The Art of Self-Complacency

May 5th, 2020

mix

The art of complacency, self-satisfaction, smugness, it is something we experience in every aspect of our life. When you describe someone as self-satisfied, it is indicated as someone how is “too pleased with themselves about their achievements or they situation and they think that nothing better is possible” (Collins Dictionary, 2018). How is this feeling embracing our lives in everyday routine?

How can we achieve something and be satisfied at what we have actually done during fragmented parts of our daily routine? For some people it is connected to their work. They feel proud of their job most parts of their working routine, and have moments of complacency, where they feel “I am proud of doing this, and I feel good with myself for doing this”. They might have a highly valued job, where they learn something, they do something of value every day, sometimes they believe they do.

People working with technology, advancing A.I., believe their innovation will change humanity for a greater benefit (or is it so?
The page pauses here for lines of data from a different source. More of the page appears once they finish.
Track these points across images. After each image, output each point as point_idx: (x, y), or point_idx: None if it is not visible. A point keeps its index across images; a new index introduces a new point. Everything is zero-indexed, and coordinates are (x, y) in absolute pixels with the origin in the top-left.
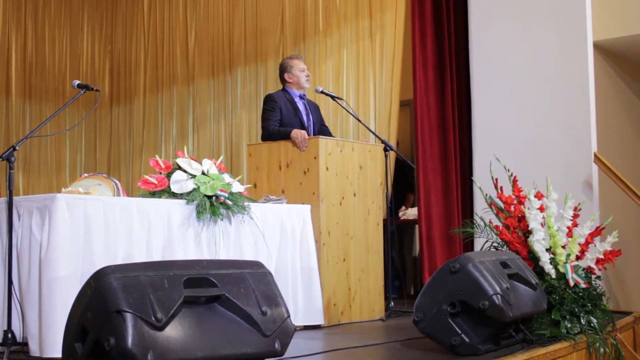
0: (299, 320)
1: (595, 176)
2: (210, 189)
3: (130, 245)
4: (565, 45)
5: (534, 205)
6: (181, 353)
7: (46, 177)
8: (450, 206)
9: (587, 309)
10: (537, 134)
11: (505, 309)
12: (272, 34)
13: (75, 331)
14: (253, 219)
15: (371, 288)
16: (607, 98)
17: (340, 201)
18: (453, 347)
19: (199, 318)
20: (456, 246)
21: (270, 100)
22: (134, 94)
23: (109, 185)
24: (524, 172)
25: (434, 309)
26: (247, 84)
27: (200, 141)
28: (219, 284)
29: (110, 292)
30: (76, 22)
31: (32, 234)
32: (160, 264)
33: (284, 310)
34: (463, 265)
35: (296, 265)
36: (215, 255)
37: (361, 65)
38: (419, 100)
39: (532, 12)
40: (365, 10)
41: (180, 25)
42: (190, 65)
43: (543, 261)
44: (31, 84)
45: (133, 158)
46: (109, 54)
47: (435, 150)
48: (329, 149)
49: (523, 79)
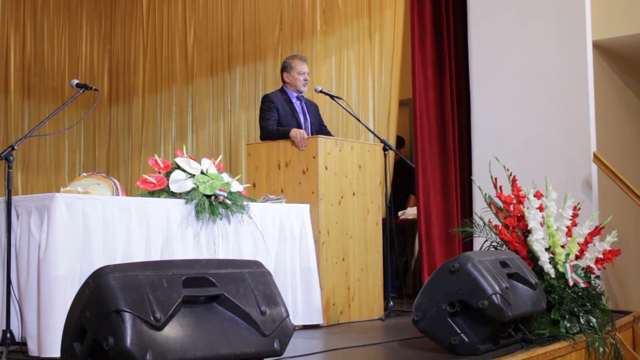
0: (298, 320)
1: (595, 175)
2: (209, 189)
3: (129, 245)
4: (564, 45)
5: (533, 204)
6: (180, 353)
7: (45, 176)
8: (449, 205)
9: (587, 309)
10: (537, 133)
11: (504, 309)
12: (270, 33)
13: (73, 331)
14: (252, 219)
15: (370, 287)
16: (606, 97)
17: (340, 200)
18: (452, 346)
19: (197, 318)
20: (455, 245)
21: (268, 100)
22: (133, 94)
23: (107, 184)
24: (523, 171)
25: (433, 309)
26: (245, 83)
27: (199, 140)
28: (218, 283)
29: (109, 291)
30: (75, 21)
31: (31, 233)
32: (159, 263)
33: (283, 309)
34: (462, 264)
35: (295, 264)
36: (214, 254)
37: (360, 64)
38: (418, 99)
39: (532, 12)
40: (364, 9)
41: (179, 24)
42: (189, 64)
43: (542, 261)
44: (30, 83)
45: (132, 157)
46: (108, 54)
47: (434, 150)
48: (328, 148)
49: (522, 79)
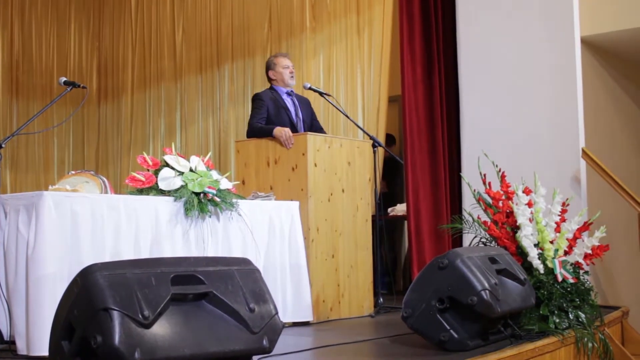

Putting millions out of their jobs? It really depends on which perspective you put it into), teacher working with kids are educating the future, stock brokers (do they still exist in human forms?) are obsessed with cash flows and ROI, and when a day closes with a +5% the buzzing of self-complacency kicks in. It's not only about the money, you are beating the market, you feel like God.
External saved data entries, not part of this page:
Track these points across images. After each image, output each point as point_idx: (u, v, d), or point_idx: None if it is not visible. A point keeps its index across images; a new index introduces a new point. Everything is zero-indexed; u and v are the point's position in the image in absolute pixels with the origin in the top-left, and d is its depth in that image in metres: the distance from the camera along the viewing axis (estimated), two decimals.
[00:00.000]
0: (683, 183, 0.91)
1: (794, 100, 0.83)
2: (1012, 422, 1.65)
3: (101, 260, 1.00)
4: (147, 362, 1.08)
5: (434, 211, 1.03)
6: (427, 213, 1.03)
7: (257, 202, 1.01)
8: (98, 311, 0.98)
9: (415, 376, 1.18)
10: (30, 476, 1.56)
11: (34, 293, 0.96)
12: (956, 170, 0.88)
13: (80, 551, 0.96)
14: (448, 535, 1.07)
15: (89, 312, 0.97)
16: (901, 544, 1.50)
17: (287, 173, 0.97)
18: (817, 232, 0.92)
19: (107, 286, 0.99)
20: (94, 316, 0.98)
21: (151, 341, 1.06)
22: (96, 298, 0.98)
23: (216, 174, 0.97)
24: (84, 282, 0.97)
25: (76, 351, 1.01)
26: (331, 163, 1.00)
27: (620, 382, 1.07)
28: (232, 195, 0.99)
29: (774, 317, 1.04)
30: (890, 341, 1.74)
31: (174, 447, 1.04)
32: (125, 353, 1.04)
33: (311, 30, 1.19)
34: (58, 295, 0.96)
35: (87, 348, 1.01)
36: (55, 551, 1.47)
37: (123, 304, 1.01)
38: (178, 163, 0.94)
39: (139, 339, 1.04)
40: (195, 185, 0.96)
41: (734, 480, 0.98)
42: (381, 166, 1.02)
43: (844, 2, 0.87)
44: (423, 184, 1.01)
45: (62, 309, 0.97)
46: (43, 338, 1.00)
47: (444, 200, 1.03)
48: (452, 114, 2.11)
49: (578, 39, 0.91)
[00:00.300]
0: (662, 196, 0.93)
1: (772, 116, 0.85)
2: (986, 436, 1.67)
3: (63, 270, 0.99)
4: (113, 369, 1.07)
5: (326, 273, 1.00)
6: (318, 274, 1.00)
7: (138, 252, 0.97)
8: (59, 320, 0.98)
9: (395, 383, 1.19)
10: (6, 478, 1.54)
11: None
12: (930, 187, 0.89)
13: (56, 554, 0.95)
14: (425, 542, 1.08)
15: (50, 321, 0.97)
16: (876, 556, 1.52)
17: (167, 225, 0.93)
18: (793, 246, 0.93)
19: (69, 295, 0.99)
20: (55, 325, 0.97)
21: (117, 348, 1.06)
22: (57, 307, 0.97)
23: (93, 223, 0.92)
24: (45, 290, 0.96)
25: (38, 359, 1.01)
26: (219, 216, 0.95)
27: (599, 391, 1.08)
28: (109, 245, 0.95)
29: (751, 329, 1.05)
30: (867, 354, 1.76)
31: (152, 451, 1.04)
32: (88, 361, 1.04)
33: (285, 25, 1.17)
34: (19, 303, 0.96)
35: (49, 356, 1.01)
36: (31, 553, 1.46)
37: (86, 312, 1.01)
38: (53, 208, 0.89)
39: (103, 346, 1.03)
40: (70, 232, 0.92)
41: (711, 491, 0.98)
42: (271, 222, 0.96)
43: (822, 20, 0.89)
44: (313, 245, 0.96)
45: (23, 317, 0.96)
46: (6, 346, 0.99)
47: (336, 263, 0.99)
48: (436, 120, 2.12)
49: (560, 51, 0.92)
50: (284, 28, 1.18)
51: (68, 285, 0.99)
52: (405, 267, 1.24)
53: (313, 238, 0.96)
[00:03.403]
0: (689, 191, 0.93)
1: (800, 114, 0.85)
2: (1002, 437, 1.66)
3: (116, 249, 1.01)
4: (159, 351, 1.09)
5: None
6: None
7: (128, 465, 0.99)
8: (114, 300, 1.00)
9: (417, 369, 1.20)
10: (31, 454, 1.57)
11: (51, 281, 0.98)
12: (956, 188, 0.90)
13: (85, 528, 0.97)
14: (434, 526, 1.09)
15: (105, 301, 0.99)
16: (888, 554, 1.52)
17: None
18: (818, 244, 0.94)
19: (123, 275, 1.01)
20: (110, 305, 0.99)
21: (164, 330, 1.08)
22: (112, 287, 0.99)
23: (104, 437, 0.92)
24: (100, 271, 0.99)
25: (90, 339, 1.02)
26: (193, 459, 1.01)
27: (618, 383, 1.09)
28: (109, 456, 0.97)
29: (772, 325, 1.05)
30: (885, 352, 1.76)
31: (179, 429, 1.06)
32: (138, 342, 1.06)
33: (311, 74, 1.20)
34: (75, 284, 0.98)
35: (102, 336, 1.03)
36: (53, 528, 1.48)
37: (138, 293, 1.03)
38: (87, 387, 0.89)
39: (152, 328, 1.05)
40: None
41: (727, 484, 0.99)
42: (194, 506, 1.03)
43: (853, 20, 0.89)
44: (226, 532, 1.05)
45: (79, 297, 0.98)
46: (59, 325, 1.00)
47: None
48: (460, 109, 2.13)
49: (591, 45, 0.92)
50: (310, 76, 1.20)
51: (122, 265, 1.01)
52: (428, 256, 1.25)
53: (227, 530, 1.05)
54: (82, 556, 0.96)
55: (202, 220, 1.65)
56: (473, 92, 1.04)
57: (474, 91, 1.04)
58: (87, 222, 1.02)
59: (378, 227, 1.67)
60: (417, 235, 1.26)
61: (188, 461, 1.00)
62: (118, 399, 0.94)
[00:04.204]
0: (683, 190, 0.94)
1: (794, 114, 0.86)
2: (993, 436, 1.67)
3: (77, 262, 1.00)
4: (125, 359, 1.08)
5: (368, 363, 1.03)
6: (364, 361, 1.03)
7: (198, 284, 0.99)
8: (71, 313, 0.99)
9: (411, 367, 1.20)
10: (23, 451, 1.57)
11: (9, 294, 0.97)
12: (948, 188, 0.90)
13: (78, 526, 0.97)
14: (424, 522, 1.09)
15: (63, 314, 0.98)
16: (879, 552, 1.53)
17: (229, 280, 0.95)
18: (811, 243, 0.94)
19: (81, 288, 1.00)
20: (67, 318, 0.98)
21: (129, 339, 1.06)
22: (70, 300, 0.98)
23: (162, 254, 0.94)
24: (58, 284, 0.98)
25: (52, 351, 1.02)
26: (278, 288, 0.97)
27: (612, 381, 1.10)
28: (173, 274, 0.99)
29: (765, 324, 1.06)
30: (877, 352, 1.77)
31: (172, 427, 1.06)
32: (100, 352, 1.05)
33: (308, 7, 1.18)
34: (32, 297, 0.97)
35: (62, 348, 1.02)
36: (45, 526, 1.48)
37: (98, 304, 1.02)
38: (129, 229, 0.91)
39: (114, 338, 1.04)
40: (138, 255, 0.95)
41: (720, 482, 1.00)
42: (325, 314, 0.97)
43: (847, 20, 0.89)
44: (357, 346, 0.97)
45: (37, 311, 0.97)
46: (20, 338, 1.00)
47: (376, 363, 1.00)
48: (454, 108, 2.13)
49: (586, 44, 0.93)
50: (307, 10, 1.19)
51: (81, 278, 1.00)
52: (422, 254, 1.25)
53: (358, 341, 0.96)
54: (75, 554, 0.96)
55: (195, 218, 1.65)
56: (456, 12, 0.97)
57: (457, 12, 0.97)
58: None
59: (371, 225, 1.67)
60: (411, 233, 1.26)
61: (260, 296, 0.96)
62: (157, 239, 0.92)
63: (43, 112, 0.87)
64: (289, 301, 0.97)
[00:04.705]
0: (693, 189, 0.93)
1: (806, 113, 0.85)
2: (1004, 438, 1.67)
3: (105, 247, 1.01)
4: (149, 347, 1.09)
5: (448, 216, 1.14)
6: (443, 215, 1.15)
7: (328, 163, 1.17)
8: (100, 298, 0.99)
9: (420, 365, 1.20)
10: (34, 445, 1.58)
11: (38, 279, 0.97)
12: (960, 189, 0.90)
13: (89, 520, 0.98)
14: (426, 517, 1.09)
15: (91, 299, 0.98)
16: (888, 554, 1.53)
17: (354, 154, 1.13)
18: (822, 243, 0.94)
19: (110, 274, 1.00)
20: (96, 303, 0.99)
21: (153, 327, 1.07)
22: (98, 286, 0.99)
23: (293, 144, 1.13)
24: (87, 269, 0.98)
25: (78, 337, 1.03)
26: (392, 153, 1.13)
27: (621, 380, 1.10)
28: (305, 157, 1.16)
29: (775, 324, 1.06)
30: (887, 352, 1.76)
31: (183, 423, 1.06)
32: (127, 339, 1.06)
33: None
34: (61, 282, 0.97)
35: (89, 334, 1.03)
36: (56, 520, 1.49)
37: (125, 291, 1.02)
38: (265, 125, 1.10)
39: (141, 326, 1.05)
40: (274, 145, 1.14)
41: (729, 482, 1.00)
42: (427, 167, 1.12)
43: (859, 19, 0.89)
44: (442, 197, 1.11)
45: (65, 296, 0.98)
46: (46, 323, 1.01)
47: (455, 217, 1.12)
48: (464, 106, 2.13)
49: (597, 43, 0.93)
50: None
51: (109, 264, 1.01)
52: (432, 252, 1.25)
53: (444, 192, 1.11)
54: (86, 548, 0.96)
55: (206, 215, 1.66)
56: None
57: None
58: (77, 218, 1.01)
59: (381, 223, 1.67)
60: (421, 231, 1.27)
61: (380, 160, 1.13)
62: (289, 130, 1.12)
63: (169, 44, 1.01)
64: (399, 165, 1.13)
For many, most of us, can reside in very insignificant forms of self-satisfaction, connected to digital-global recognition: a response from our social media. How many times our story has been viewed on Instagram, how many comments, likes we get, many people outside our network like our picture, we are growing our audience organically. Our complacency hits the roof. It means the world to us, when tons hit the like. The gratitude towards self-complacency, self-regard, dictated from global recognition, makes us make our standard, often regular and dull life more interesting than it actually is. We tend to tell everything about ourselves: what we ate for breakfast, post a picture or a story of us walking our dog, our vacation, but is the routine, more than the holiday time, what makes us spy into other people’s life. When we post pictures of our travels, we know that underneath the skin we’d like to make other people envy us, because we are there and they’re not. I am not a social media addict, I use them though, if I want to flash a nice picture in front of someone else’s screen I’ll do it. Social media addicts are fulfilled to complacency they probably do not realize what their life would be without them, or how their life used to be. The joy of having a strong number of dedicated followers, a good ranking score which in the future will become the norm for our social status (Black Mirror, anyone?), has embraced them so deeply they live with complacency, at every post, at every like, view, every minute. We are an immutable, permanent online presence now.

Another form of complacency stems from what we are able to create with our minds, perhaps the most satisfying, priceless form of self-satisfaction. Inventors, scientist, programmers, artists, movie directors, writers, entrepreneurs fall on this category (real entrepreneurs; if you have a restaurant, a shop, a bar, you are not an entrepreneur you simply have your own business). You might like your job, you might like your boss, however if you are an employee, and you are just following orders (yes you do follow orders), and do not create anything from scratch, not a project from scratch, not an business plan, not an idea, you are stuck with following orders. You apply a business solution, a service that has been already created, you follow a defined set of instructions that have been already written, you get complacency from executing it well. With time, as executing the same tasks, repeating the same processes become routine, dull, you get tired of your job and want to do something else. Then you switch jobs, learn new, already created tasks, instructions and business processes, get self-satisfaction for execution until they become routine again, and the story repeats over and over again.

We become bored with processes someone else has dictated, our new ideas are not welcome, we cannot change or create absolutely anything new. I get tired of often reading requirements for applicants such as “ability to think outside the box”, “self-starter”, “can think on his own”, “entrepreneurial spirit”, when many of these startups or SMEs have the fastidious attitude (and arrogance) of wanted to micro manage everything. You have new ideas? They might not be welcome. You want to think differently? Do it somewhere else.

The complacency of creating something new is always remarkable. When I create a new painting, or now that I'm coding, a new working web app or a data structure, the rush of complacency is very often something I can cherish. "I was able to create this from scratch", "I thought this through", "I solved this problem to get to this", and I do feel a sense of achievement, a creation that sprung from my mind, through a medium, into a recipient. Often, when I look at it, the sense of complacency dies within minutes, and it is always, and I say always, a good thing. The sense of complacency is meant to die quickly, cause it's a terrible thing. This type of self-gratification it should be meant to dissolve quickly, cause nothing, rather than a plateau of boredom, can come out of it. I learn when I forget. I am also full of shit.